* BEGIN Extracted information *

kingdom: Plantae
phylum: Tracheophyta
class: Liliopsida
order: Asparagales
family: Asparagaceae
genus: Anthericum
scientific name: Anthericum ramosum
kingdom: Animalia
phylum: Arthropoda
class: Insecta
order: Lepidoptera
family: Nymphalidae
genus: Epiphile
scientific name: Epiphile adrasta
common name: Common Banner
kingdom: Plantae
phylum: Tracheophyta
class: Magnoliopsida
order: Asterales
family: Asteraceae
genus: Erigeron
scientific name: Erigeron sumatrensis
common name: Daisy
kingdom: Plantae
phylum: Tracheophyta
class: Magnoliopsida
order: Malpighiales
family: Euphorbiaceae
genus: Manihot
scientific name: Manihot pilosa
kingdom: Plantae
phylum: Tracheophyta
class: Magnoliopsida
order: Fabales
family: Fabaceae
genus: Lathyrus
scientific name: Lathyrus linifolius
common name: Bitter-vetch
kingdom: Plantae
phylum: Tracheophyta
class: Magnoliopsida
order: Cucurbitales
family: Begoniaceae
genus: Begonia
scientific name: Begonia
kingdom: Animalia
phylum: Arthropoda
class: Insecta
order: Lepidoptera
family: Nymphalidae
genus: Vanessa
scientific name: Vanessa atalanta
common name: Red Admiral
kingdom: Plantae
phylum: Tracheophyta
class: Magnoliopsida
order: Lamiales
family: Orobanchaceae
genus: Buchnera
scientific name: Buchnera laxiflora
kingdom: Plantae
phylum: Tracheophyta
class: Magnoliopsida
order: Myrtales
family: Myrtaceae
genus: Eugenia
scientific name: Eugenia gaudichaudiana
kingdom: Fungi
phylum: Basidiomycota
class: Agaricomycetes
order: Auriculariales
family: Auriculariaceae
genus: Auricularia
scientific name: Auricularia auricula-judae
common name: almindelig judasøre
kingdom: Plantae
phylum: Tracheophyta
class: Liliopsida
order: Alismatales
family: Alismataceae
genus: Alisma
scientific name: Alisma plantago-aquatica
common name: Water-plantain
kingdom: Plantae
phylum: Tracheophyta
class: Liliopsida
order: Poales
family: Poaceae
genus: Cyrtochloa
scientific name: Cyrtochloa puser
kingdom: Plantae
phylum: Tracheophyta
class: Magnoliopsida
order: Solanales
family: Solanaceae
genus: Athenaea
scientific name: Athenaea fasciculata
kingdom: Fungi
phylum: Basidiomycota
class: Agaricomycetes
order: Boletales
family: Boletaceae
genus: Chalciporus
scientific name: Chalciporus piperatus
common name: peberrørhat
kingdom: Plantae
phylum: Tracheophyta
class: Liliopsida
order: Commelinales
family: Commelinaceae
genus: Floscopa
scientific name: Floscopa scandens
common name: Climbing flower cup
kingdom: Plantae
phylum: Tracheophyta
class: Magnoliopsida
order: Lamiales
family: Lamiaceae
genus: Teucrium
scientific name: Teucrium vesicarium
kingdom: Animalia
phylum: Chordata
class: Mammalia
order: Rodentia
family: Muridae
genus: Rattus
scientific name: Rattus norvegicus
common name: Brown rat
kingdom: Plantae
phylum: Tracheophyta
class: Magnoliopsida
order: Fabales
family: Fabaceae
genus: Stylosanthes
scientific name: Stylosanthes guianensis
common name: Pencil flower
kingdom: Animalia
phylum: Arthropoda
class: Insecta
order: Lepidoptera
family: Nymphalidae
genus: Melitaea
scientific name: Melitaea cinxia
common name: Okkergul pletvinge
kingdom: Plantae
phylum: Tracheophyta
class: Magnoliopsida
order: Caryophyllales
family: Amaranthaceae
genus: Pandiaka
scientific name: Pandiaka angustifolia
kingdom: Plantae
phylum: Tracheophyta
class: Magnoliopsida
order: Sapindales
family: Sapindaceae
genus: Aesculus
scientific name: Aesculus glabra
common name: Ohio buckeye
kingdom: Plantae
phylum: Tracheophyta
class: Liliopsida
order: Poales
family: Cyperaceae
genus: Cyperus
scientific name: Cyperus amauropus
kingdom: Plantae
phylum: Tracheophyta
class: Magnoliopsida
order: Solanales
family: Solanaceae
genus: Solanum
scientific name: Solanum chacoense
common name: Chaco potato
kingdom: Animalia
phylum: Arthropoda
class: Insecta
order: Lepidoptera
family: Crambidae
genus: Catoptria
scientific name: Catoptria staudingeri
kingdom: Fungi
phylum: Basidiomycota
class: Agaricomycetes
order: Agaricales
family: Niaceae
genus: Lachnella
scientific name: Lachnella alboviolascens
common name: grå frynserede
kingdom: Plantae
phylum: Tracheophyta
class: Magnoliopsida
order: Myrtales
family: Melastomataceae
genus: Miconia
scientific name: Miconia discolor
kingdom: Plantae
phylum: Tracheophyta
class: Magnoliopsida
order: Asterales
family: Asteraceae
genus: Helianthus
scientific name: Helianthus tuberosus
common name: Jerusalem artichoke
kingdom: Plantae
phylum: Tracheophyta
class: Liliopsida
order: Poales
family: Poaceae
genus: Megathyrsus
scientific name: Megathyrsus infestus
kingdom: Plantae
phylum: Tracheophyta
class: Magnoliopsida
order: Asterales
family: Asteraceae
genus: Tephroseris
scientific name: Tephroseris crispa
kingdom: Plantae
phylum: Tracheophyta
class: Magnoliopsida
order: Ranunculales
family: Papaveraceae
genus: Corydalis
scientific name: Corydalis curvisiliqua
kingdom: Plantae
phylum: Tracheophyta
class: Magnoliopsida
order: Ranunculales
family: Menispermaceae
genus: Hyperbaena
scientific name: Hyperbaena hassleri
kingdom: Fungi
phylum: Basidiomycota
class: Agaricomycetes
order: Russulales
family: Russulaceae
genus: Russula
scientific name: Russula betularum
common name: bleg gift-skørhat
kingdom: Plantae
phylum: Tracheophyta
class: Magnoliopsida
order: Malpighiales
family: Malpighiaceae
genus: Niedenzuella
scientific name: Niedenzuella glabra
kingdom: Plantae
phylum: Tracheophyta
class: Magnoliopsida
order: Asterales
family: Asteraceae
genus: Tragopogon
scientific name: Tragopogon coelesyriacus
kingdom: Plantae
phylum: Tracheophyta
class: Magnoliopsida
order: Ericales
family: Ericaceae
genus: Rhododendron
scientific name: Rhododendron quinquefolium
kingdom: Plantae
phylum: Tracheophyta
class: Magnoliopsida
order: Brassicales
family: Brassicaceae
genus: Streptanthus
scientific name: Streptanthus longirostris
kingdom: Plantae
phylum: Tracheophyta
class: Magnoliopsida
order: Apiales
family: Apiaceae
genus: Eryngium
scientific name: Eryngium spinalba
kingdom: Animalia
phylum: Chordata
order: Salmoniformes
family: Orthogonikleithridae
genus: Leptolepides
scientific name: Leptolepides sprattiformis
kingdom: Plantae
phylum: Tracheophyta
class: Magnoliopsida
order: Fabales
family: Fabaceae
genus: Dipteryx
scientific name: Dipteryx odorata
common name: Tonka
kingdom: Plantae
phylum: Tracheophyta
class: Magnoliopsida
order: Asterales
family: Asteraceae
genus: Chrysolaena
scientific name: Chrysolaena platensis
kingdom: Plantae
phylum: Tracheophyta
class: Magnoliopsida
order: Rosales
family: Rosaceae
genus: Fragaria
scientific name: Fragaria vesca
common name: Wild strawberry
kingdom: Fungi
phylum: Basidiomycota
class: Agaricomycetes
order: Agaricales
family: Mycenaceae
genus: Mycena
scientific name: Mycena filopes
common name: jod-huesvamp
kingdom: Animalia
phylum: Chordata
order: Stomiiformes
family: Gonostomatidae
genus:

* END Extracted information *

Aim: Can you rewrite all of the data above with "common name" swapped for "vernacular name" wherever it appears, keeping everything else the same?

Response:
kingdom: Plantae
phylum: Tracheophyta
class: Liliopsida
order: Asparagales
family: Asparagaceae
genus: Anthericum
scientific name: Anthericum ramosum
kingdom: Animalia
phylum: Arthropoda
class: Insecta
order: Lepidoptera
family: Nymphalidae
genus: Epiphile
scientific name: Epiphile adrasta
vernacular name: Common Banner
kingdom: Plantae
phylum: Tracheophyta
class: Magnoliopsida
order: Asterales
family: Asteraceae
genus: Erigeron
scientific name: Erigeron sumatrensis
vernacular name: Daisy
kingdom: Plantae
phylum: Tracheophyta
class: Magnoliopsida
order: Malpighiales
family: Euphorbiaceae
genus: Manihot
scientific name: Manihot pilosa
kingdom: Plantae
phylum: Tracheophyta
class: Magnoliopsida
order: Fabales
family: Fabaceae
genus: Lathyrus
scientific name: Lathyrus linifolius
vernacular name: Bitter-vetch
kingdom: Plantae
phylum: Tracheophyta
class: Magnoliopsida
order: Cucurbitales
family: Begoniaceae
genus: Begonia
scientific name: Begonia
kingdom: Animalia
phylum: Arthropoda
class: Insecta
order: Lepidoptera
family: Nymphalidae
genus: Vanessa
scientific name: Vanessa atalanta
vernacular name: Red Admiral
kingdom: Plantae
phylum: Tracheophyta
class: Magnoliopsida
order: Lamiales
family: Orobanchaceae
genus: Buchnera
scientific name: Buchnera laxiflora
kingdom: Plantae
phylum: Tracheophyta
class: Magnoliopsida
order: Myrtales
family: Myrtaceae
genus: Eugenia
scientific name: Eugenia gaudichaudiana
kingdom: Fungi
phylum: Basidiomycota
class: Agaricomycetes
order: Auriculariales
family: Auriculariaceae
genus: Auricularia
scientific name: Auricularia auricula-judae
vernacular name: almindelig judasøre
kingdom: Plantae
phylum: Tracheophyta
class: Liliopsida
order: Alismatales
family: Alismataceae
genus: Alisma
scientific name: Alisma plantago-aquatica
vernacular name: Water-plantain
kingdom: Plantae
phylum: Tracheophyta
class: Liliopsida
order: Poales
family: Poaceae
genus: Cyrtochloa
scientific name: Cyrtochloa puser
kingdom: Plantae
phylum: Tracheophyta
class: Magnoliopsida
order: Solanales
family: Solanaceae
genus: Athenaea
scientific name: Athenaea fasciculata
kingdom: Fungi
phylum: Basidiomycota
class: Agaricomycetes
order: Boletales
family: Boletaceae
genus: Chalciporus
scientific name: Chalciporus piperatus
vernacular name: peberrørhat
kingdom: Plantae
phylum: Tracheophyta
class: Liliopsida
order: Commelinales
family: Commelinaceae
genus: Floscopa
scientific name: Floscopa scandens
vernacular name: Climbing flower cup
kingdom: Plantae
phylum: Tracheophyta
class: Magnoliopsida
order: Lamiales
family: Lamiaceae
genus: Teucrium
scientific name: Teucrium vesicarium
kingdom: Animalia
phylum: Chordata
class: Mammalia
order: Rodentia
family: Muridae
genus: Rattus
scientific name: Rattus norvegicus
vernacular name: Brown rat
kingdom: Plantae
phylum: Tracheophyta
class: Magnoliopsida
order: Fabales
family: Fabaceae
genus: Stylosanthes
scientific name: Stylosanthes guianensis
vernacular name: Pencil flower
kingdom: Animalia
phylum: Arthropoda
class: Insecta
order: Lepidoptera
family: Nymphalidae
genus: Melitaea
scientific name: Melitaea cinxia
vernacular name: Okkergul pletvinge
kingdom: Plantae
phylum: Tracheophyta
class: Magnoliopsida
order: Caryophyllales
family: Amaranthaceae
genus: Pandiaka
scientific name: Pandiaka angustifolia
kingdom: Plantae
phylum: Tracheophyta
class: Magnoliopsida
order: Sapindales
family: Sapindaceae
genus: Aesculus
scientific name: Aesculus glabra
vernacular name: Ohio buckeye
kingdom: Plantae
phylum: Tracheophyta
class: Liliopsida
order: Poales
family: Cyperaceae
genus: Cyperus
scientific name: Cyperus amauropus
kingdom: Plantae
phylum: Tracheophyta
class: Magnoliopsida
order: Solanales
family: Solanaceae
genus: Solanum
scientific name: Solanum chacoense
vernacular name: Chaco potato
kingdom: Animalia
phylum: Arthropoda
class: Insecta
order: Lepidoptera
family: Crambidae
genus: Catoptria
scientific name: Catoptria staudingeri
kingdom: Fungi
phylum: Basidiomycota
class: Agaricomycetes
order: Agaricales
family: Niaceae
genus: Lachnella
scientific name: Lachnella alboviolascens
vernacular name: grå frynserede
kingdom: Plantae
phylum: Tracheophyta
class: Magnoliopsida
order: Myrtales
family: Melastomataceae
genus: Miconia
scientific name: Miconia discolor
kingdom: Plantae
phylum: Tracheophyta
class: Magnoliopsida
order: Asterales
family: Asteraceae
genus: Helianthus
scientific name: Helianthus tuberosus
vernacular name: Jerusalem artichoke
kingdom: Plantae
phylum: Tracheophyta
class: Liliopsida
order: Poales
family: Poaceae
genus: Megathyrsus
scientific name: Megathyrsus infestus
kingdom: Plantae
phylum: Tracheophyta
class: Magnoliopsida
order: Asterales
family: Asteraceae
genus: Tephroseris
scientific name: Tephroseris crispa
kingdom: Plantae
phylum: Tracheophyta
class: Magnoliopsida
order: Ranunculales
family: Papaveraceae
genus: Corydalis
scientific name: Corydalis curvisiliqua
kingdom: Plantae
phylum: Tracheophyta
class: Magnoliopsida
order: Ranunculales
family: Menispermaceae
genus: Hyperbaena
scientific name: Hyperbaena hassleri
kingdom: Fungi
phylum: Basidiomycota
class: Agaricomycetes
order: Russulales
family: Russulaceae
genus: Russula
scientific name: Russula betularum
vernacular name: bleg gift-skørhat
kingdom: Plantae
phylum: Tracheophyta
class: Magnoliopsida
order: Malpighiales
family: Malpighiaceae
genus: Niedenzuella
scientific name: Niedenzuella glabra
kingdom: Plantae
phylum: Tracheophyta
class: Magnoliopsida
order: Asterales
family: Asteraceae
genus: Tragopogon
scientific name: Tragopogon coelesyriacus
kingdom: Plantae
phylum: Tracheophyta
class: Magnoliopsida
order: Ericales
family: Ericaceae
genus: Rhododendron
scientific name: Rhododendron quinquefolium
kingdom: Plantae
phylum: Tracheophyta
class: Magnoliopsida
order: Brassicales
family: Brassicaceae
genus: Streptanthus
scientific name: Streptanthus longirostris
kingdom: Plantae
phylum: Tracheophyta
class: Magnoliopsida
order: Apiales
family: Apiaceae
genus: Eryngium
scientific name: Eryngium spinalba
kingdom: Animalia
phylum: Chordata
order: Salmoniformes
family: Orthogonikleithridae
genus: Leptolepides
scientific name: Leptolepides sprattiformis
kingdom: Plantae
phylum: Tracheophyta
class: Magnoliopsida
order: Fabales
family: Fabaceae
genus: Dipteryx
scientific name: Dipteryx odorata
vernacular name: Tonka
kingdom: Plantae
phylum: Tracheophyta
class: Magnoliopsida
order: Asterales
family: Asteraceae
genus: Chrysolaena
scientific name: Chrysolaena platensis
kingdom: Plantae
phylum: Tracheophyta
class: Magnoliopsida
order: Rosales
family: Rosaceae
genus: Fragaria
scientific name: Fragaria vesca
vernacular name: Wild strawberry
kingdom: Fungi
phylum: Basidiomycota
class: Agaricomycetes
order: Agaricales
family: Mycenaceae
genus: Mycena
scientific name: Mycena filopes
vernacular name: jod-huesvamp
kingdom: Animalia
phylum: Chordata
order: Stomiiformes
family: Gonostomatidae
genus:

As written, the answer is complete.